Project WINGSPAN Takes Flight

Greenville-Spartanburg International Airport’s $115 million terminal project preserves the past while readying it for the future


Before Greenville-Spartanburg International Airport (GSP) broke ground on a $115 million terminal expansion and improvement program, it asked the community for input. While no surprises emerged from the focus groups they held, a common theme did: Community members really liked their airport.

“We heard a lot of people say that this airport is a simple airport to fly out of: Don’t mess that up,” says Kevin Howell, GSP vice president/COO.

Currently, GSP serves 1.8 million passengers a year out of a 226,000-square-foot terminal built 51 years ago. Though renovated and expanded in the late 1980s, the aging terminal, sporting 13 departure gates, needed freshening up in order to continue enticing passengers to fly out of it instead of its larger counterparts; Charlotte-Douglas International Airport, 85 miles to the north; and Hartsfield-Jackson International Airport, 165 miles to the south.

“We leak a lot of passengers to those airports,” Howell admits. In order to compete, he says GSP needs to sell an exceptional passenger experience. “We need to be that be-all-to-end-all airport because at the end of the day a passenger doesn’t have a lot of choice as to which hubs they connect to, but they do have a choice about where they originate or end their trip,” he explains.

GSP developed a blueprint for its future dubbed WINGSPAN, a $115 million improvement program designed to propel the aviation center toward the years ahead. It is hoped that WINGSPAN, 80 percent of which is being paid for by airport funds with the rest of the tab being picked up by the FAA and TSA, will increase capacity, improve efficiency, incorporate state-of-the-art safety processes, integrate sustainable practices, positively impact the area’s economic landscape, and make GSP the airport of choice for Upstate residents.

But you can’t accomplish any of these goals with a terminal designed for another time, Howell emphasizes.

“We have a 51-year-old facility that serviced the community well,” he explains. “It’s time to prepare for the next 50 years.”

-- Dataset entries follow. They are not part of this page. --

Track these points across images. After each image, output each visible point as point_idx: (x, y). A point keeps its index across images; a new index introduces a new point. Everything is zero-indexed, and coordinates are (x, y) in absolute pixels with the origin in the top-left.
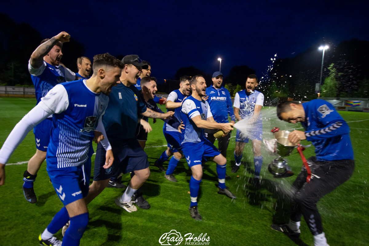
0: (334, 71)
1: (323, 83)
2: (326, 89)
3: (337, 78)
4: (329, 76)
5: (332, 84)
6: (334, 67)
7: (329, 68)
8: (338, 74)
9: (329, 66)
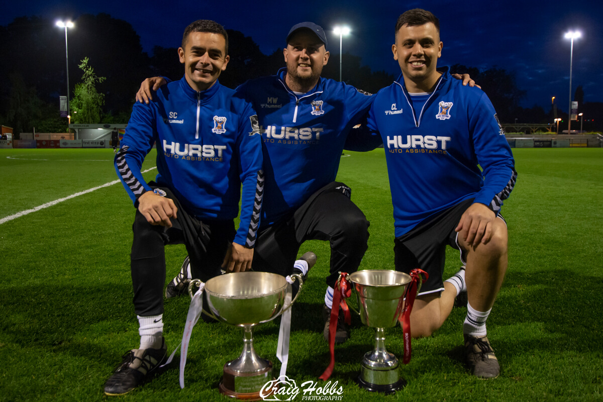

The airport plans to execute the 48-month project in three key phases. Phase I is ongoing and has moved the rental car customer care center, is updating Concourse A and B restrooms and concessions; constructing a North Wing to temporarily relocate airline facilities, and move utility infrastructure. Crews recently began the second part of Phase I, which includes installing new baggage carousels, adding canopies over passenger loading/unloading areas, constructing a covered walkway to Garage A and B, and installing new glass on the terminal front. Once this work concludes in March, crews will begin Phase II construction, which includes adding a new food, beverage and retail concessions area in the Grand Hall; renovating the existing ticketing lobby; creating new customer service booths; adding a landside garden; installing baggage screening equipment and facilities; consolidating security areas; and renovating Concourse A and B. Later, Phase III will add administrative offices and a conference center. Howell expects the project to be complete by the first quarter of 2016.

Airport officials based the entire design on the fact that GSP expects to double its traffic by 2020. They used the design criteria of 2 million enplanements annually; given that the airport is just shy of 1 million enplanements today. But Howell explains, “We’re always looking on the horizon” as he points out that GSP has averaged 5 percent annual growth for the better part of 50 years.

 

A Green Future

Long-term sustainability is a key part of WINGSPAN’s renovations, according to Howell.

Airport officials sought to make the aging structure more efficient by today’s energy standards and more sustainable for the future. “There are many things you can do to improve mechanical systems, electrical, heating and ventilation,” Howell explains. “Simply by changing out the glass, you can make a building more energy efficient.”